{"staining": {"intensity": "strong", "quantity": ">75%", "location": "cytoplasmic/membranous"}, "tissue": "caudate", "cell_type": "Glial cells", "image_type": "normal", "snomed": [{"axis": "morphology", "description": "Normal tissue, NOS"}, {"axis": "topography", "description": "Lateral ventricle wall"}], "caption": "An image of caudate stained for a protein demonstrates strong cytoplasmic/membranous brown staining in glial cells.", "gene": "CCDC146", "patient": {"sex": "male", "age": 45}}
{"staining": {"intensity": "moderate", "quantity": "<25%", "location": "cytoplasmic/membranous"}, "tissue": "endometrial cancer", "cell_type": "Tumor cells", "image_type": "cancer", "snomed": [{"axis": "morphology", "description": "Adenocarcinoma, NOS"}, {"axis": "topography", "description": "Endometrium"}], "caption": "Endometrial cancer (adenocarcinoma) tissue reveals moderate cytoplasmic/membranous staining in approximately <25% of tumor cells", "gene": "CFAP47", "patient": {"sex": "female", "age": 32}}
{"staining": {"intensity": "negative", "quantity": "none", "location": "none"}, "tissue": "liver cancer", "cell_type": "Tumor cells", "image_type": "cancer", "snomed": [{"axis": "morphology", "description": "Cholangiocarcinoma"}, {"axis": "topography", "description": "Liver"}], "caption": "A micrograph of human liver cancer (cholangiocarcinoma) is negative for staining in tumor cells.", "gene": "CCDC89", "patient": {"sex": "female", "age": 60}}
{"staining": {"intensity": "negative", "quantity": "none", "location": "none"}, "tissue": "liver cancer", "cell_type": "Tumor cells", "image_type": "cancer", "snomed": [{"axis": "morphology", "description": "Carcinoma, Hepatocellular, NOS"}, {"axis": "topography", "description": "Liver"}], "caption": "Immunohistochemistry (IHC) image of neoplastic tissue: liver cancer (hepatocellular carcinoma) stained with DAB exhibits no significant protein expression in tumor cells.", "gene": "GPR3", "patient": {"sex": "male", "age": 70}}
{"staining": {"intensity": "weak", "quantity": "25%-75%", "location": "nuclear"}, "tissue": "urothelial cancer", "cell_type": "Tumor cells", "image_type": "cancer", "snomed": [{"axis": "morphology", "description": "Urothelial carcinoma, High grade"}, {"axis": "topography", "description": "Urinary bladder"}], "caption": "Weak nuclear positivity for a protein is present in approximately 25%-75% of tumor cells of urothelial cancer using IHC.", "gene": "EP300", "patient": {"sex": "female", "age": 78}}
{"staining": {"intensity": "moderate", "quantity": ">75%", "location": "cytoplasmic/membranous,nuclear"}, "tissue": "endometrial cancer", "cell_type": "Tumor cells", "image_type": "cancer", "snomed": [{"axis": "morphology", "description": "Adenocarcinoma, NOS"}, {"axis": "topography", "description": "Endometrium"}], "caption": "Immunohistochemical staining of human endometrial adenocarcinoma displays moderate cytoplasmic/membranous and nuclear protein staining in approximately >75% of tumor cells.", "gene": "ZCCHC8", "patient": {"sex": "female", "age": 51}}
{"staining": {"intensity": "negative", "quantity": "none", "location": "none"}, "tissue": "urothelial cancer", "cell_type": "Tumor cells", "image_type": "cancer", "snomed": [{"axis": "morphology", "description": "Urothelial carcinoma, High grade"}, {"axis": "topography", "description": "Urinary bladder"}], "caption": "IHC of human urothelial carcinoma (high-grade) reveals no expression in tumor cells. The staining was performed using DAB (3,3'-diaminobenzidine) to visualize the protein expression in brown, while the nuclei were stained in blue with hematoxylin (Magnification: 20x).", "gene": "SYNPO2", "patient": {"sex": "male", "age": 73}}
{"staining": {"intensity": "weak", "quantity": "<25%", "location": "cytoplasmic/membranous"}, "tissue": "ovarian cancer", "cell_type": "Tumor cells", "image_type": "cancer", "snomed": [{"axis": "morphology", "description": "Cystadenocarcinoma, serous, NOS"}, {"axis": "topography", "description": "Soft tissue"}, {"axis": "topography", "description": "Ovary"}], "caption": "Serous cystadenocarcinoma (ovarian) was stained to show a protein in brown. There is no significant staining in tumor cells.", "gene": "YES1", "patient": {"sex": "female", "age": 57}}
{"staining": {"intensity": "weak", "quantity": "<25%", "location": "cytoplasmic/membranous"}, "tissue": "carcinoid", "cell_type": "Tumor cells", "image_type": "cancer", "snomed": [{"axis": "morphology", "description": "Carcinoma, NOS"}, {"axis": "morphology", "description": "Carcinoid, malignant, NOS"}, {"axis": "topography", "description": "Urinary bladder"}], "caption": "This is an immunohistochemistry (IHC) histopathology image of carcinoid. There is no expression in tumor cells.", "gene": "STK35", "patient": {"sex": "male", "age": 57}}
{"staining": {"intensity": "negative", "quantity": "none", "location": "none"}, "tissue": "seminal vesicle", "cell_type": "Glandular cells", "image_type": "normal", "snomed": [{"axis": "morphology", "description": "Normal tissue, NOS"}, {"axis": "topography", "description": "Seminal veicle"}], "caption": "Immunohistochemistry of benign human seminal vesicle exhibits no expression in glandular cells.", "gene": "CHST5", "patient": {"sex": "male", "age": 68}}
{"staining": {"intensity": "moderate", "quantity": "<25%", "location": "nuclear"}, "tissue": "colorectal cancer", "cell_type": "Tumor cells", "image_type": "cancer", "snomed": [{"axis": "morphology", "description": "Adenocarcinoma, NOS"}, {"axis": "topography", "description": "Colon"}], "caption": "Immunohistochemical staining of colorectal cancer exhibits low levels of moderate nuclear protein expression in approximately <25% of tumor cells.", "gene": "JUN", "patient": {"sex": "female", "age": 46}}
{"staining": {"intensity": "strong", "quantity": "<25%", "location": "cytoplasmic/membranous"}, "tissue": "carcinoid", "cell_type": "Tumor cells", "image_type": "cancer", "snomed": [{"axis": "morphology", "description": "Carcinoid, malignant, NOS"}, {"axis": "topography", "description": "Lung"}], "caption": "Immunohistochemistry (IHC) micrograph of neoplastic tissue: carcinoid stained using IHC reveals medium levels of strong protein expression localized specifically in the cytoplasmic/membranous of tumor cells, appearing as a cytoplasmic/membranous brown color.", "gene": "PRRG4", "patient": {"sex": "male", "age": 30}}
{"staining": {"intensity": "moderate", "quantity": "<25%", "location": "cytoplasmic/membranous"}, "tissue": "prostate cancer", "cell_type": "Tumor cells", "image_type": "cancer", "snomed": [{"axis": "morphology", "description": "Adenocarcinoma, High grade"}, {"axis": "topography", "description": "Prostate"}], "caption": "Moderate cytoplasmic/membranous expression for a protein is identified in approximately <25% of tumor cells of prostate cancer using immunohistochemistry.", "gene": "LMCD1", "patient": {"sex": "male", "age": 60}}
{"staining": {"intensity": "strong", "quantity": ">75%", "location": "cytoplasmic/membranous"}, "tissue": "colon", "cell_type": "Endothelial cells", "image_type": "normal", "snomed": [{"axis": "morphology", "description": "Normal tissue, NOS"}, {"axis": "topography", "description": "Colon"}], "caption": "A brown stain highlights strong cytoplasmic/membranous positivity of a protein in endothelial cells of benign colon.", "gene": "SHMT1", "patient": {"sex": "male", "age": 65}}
━━━━━━
Problem description
Each line in the listing above is to be returned unchanged.

Answer
{"staining": {"intensity": "strong", "quantity": ">75%", "location": "cytoplasmic/membranous"}, "tissue": "caudate", "cell_type": "Glial cells", "image_type": "normal", "snomed": [{"axis": "morphology", "description": "Normal tissue, NOS"}, {"axis": "topography", "description": "Lateral ventricle wall"}], "caption": "An image of caudate stained for a protein demonstrates strong cytoplasmic/membranous brown staining in glial cells.", "gene": "CCDC146", "patient": {"sex": "male", "age": 45}}
{"staining": {"intensity": "moderate", "quantity": "<25%", "location": "cytoplasmic/membranous"}, "tissue": "endometrial cancer", "cell_type": "Tumor cells", "image_type": "cancer", "snomed": [{"axis": "morphology", "description": "Adenocarcinoma, NOS"}, {"axis": "topography", "description": "Endometrium"}], "caption": "Endometrial cancer (adenocarcinoma) tissue reveals moderate cytoplasmic/membranous staining in approximately <25% of tumor cells", "gene": "CFAP47", "patient": {"sex": "female", "age": 32}}
{"staining": {"intensity": "negative", "quantity": "none", "location": "none"}, "tissue": "liver cancer", "cell_type": "Tumor cells", "image_type": "cancer", "snomed": [{"axis": "morphology", "description": "Cholangiocarcinoma"}, {"axis": "topography", "description": "Liver"}], "caption": "A micrograph of human liver cancer (cholangiocarcinoma) is negative for staining in tumor cells.", "gene": "CCDC89", "patient": {"sex": "female", "age": 60}}
{"staining": {"intensity": "negative", "quantity": "none", "location": "none"}, "tissue": "liver cancer", "cell_type": "Tumor cells", "image_type": "cancer", "snomed": [{"axis": "morphology", "description": "Carcinoma, Hepatocellular, NOS"}, {"axis": "topography", "description": "Liver"}], "caption": "Immunohistochemistry (IHC) image of neoplastic tissue: liver cancer (hepatocellular carcinoma) stained with DAB exhibits no significant protein expression in tumor cells.", "gene": "GPR3", "patient": {"sex": "male", "age": 70}}
{"staining": {"intensity": "weak", "quantity": "25%-75%", "location": "nuclear"}, "tissue": "urothelial cancer", "cell_type": "Tumor cells", "image_type": "cancer", "snomed": [{"axis": "morphology", "description": "Urothelial carcinoma, High grade"}, {"axis": "topography", "description": "Urinary bladder"}], "caption": "Weak nuclear positivity for a protein is present in approximately 25%-75% of tumor cells of urothelial cancer using IHC.", "gene": "EP300", "patient": {"sex": "female", "age": 78}}
{"staining": {"intensity": "moderate", "quantity": ">75%", "location": "cytoplasmic/membranous,nuclear"}, "tissue": "endometrial cancer", "cell_type": "Tumor cells", "image_type": "cancer", "snomed": [{"axis": "morphology", "description": "Adenocarcinoma, NOS"}, {"axis": "topography", "description": "Endometrium"}], "caption": "Immunohistochemical staining of human endometrial adenocarcinoma displays moderate cytoplasmic/membranous and nuclear protein staining in approximately >75% of tumor cells.", "gene": "ZCCHC8", "patient": {"sex": "female", "age": 51}}
{"staining": {"intensity": "negative", "quantity": "none", "location": "none"}, "tissue": "urothelial cancer", "cell_type": "Tumor cells", "image_type": "cancer", "snomed": [{"axis": "morphology", "description": "Urothelial carcinoma, High grade"}, {"axis": "topography", "description": "Urinary bladder"}], "caption": "IHC of human urothelial carcinoma (high-grade) reveals no expression in tumor cells. The staining was performed using DAB (3,3'-diaminobenzidine) to visualize the protein expression in brown, while the nuclei were stained in blue with hematoxylin (Magnification: 20x).", "gene": "SYNPO2", "patient": {"sex": "male", "age": 73}}
{"staining": {"intensity": "weak", "quantity": "<25%", "location": "cytoplasmic/membranous"}, "tissue": "ovarian cancer", "cell_type": "Tumor cells", "image_type": "cancer", "snomed": [{"axis": "morphology", "description": "Cystadenocarcinoma, serous, NOS"}, {"axis": "topography", "description": "Soft tissue"}, {"axis": "topography", "description": "Ovary"}], "caption": "Serous cystadenocarcinoma (ovarian) was stained to show a protein in brown. There is no significant staining in tumor cells.", "gene": "YES1", "patient": {"sex": "female", "age": 57}}
{"staining": {"intensity": "weak", "quantity": "<25%", "location": "cytoplasmic/membranous"}, "tissue": "carcinoid", "cell_type": "Tumor cells", "image_type": "cancer", "snomed": [{"axis": "morphology", "description": "Carcinoma, NOS"}, {"axis": "morphology", "description": "Carcinoid, malignant, NOS"}, {"axis": "topography", "description": "Urinary bladder"}], "caption": "This is an immunohistochemistry (IHC) histopathology image of carcinoid. There is no expression in tumor cells.", "gene": "STK35", "patient": {"sex": "male", "age": 57}}
{"staining": {"intensity": "negative", "quantity": "none", "location": "none"}, "tissue": "seminal vesicle", "cell_type": "Glandular cells", "image_type": "normal", "snomed": [{"axis": "morphology", "description": "Normal tissue, NOS"}, {"axis": "topography", "description": "Seminal veicle"}], "caption": "Immunohistochemistry of benign human seminal vesicle exhibits no expression in glandular cells.", "gene": "CHST5", "patient": {"sex": "male", "age": 68}}
{"staining": {"intensity": "moderate", "quantity": "<25%", "location": "nuclear"}, "tissue": "colorectal cancer", "cell_type": "Tumor cells", "image_type": "cancer", "snomed": [{"axis": "morphology", "description": "Adenocarcinoma, NOS"}, {"axis": "topography", "description": "Colon"}], "caption": "Immunohistochemical staining of colorectal cancer exhibits low levels of moderate nuclear protein expression in approximately <25% of tumor cells.", "gene": "JUN", "patient": {"sex": "female", "age": 46}}
{"staining": {"intensity": "strong", "quantity": "<25%", "location": "cytoplasmic/membranous"}, "tissue": "carcinoid", "cell_type": "Tumor cells", "image_type": "cancer", "snomed": [{"axis": "morphology", "description": "Carcinoid, malignant, NOS"}, {"axis": "topography", "description": "Lung"}], "caption": "Immunohistochemistry (IHC) micrograph of neoplastic tissue: carcinoid stained using IHC reveals medium levels of strong protein expression localized specifically in the cytoplasmic/membranous of tumor cells, appearing as a cytoplasmic/membranous brown color.", "gene": "PRRG4", "patient": {"sex": "male", "age": 30}}
{"staining": {"intensity": "moderate", "quantity": "<25%", "location": "cytoplasmic/membranous"}, "tissue": "prostate cancer", "cell_type": "Tumor cells", "image_type": "cancer", "snomed": [{"axis": "morphology", "description": "Adenocarcinoma, High grade"}, {"axis": "topography", "description": "Prostate"}], "caption": "Moderate cytoplasmic/membranous expression for a protein is identified in approximately <25% of tumor cells of prostate cancer using immunohistochemistry.", "gene": "LMCD1", "patient": {"sex": "male", "age": 60}}
{"staining": {"intensity": "strong", "quantity": ">75%", "location": "cytoplasmic/membranous"}, "tissue": "colon", "cell_type": "Endothelial cells", "image_type": "normal", "snomed": [{"axis": "morphology", "description": "Normal tissue, NOS"}, {"axis": "topography", "description": "Colon"}], "caption": "A brown stain highlights strong cytoplasmic/membranous positivity of a protein in endothelial cells of benign colon.", "gene": "SHMT1", "patient": {"sex": "male", "age": 65}}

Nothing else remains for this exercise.